Mit den trockenen Boxern könnte es schwierig werden. Mal schauen :-)
Natürlcih fällt er in den Teich. Wo soll er denn sonst reinfallen? Die Badewanne? Wohl eher unwahrscheinlich.
Von:  chrono87
2014-02-22T18:39:53+00:00 22.02.2014 19:39
Da ich den letzten Kommi zum falschen Kapitel gepostet habe, muss ich den Kommi zum 37. Kapitel jetzt hier posten. Ich hoffe das ist nicht schlimm.

Du hast Recht, das Kapitel gefällt mir wirklich. Ich find es echt süß wie Luca auf die Frage geantwortet hat. Aber am besten haben mir Nicholas Sichtweise gefallen. Endlich wird klar, wen er verdächtigt - für die Verletzungen. Beweise zu finden wird wohl nur etwas, wenn er Luca ohne dessen Wissen eine Wanze oder Kamera verpassen würde. Die Frage ist nur, was er gegen Jochen tun könnte. Aufzeichnungen sind ohne Kenntnis nicht gültig, zumindest vor Gericht.
Der Rest des Flaschendrehens war super. Am Besten hat mir die Sache mit dem Teich gefallen. XD
Antwort von:  Seira-sempai
22.02.2014 23:29
Was für ein Glück, dass ich als Autor auf MExx die Kommis den richtigen Kapis zuordnen kann :-)

Ja, es wird nicht leicht, Beweise zu finden. Aber Luca wird auch nicht darüber sprechen.

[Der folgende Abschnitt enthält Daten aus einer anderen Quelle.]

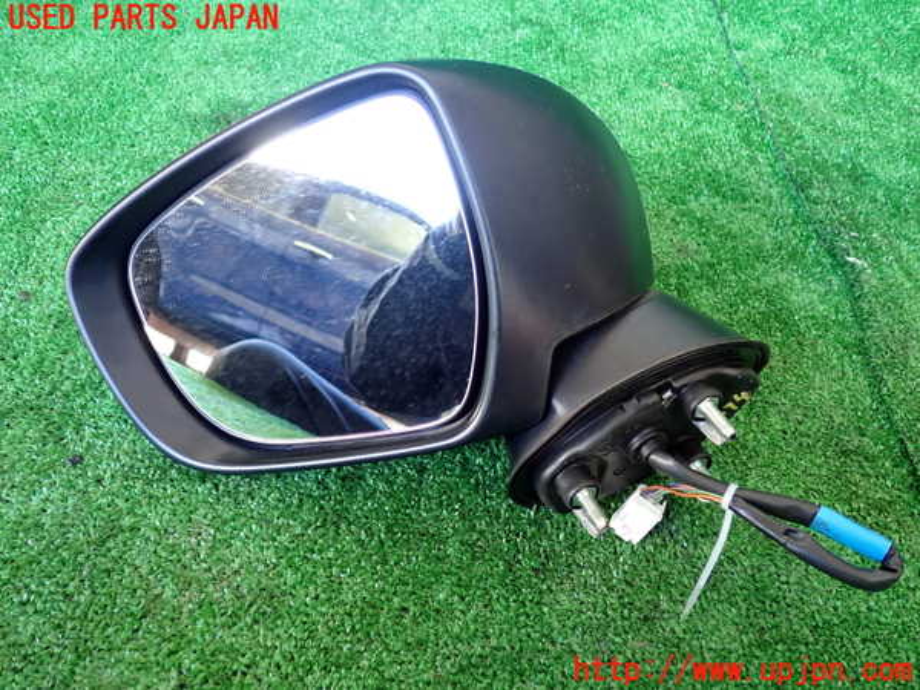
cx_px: 460
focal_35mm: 30
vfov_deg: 46.8
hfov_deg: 60.0
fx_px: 797
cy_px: 345
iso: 320
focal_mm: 5.4
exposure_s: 1/30
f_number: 2.3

Ich fand die Szene, wo Luca zugegeben hat, dass er aus der Gruppe am liebsten Nicholas heiraten würde besser. Aber da habe ich auch länger dran geschrieben.
Von:  tenshi_90
2014-02-22T15:46:18+00:00 22.02.2014 16:46
Nun, das wird nicht leicht zwischen Luca und Nicholas... Zum einen da Nicholas ihm ja zuvor eher einen Korb gegeben hat und zum anderen da Luca ziemlich ängstlich ist... ich bin gespannt, wie es nun zwischen den beiden weitergehen wird
Antwort von:  Seira-sempai
22.02.2014 23:31
Es wird auf jeden Fall spannend bleiben, darauf kannst du dich verlassen. Zwischen den beiden word noch eine Menge passieren.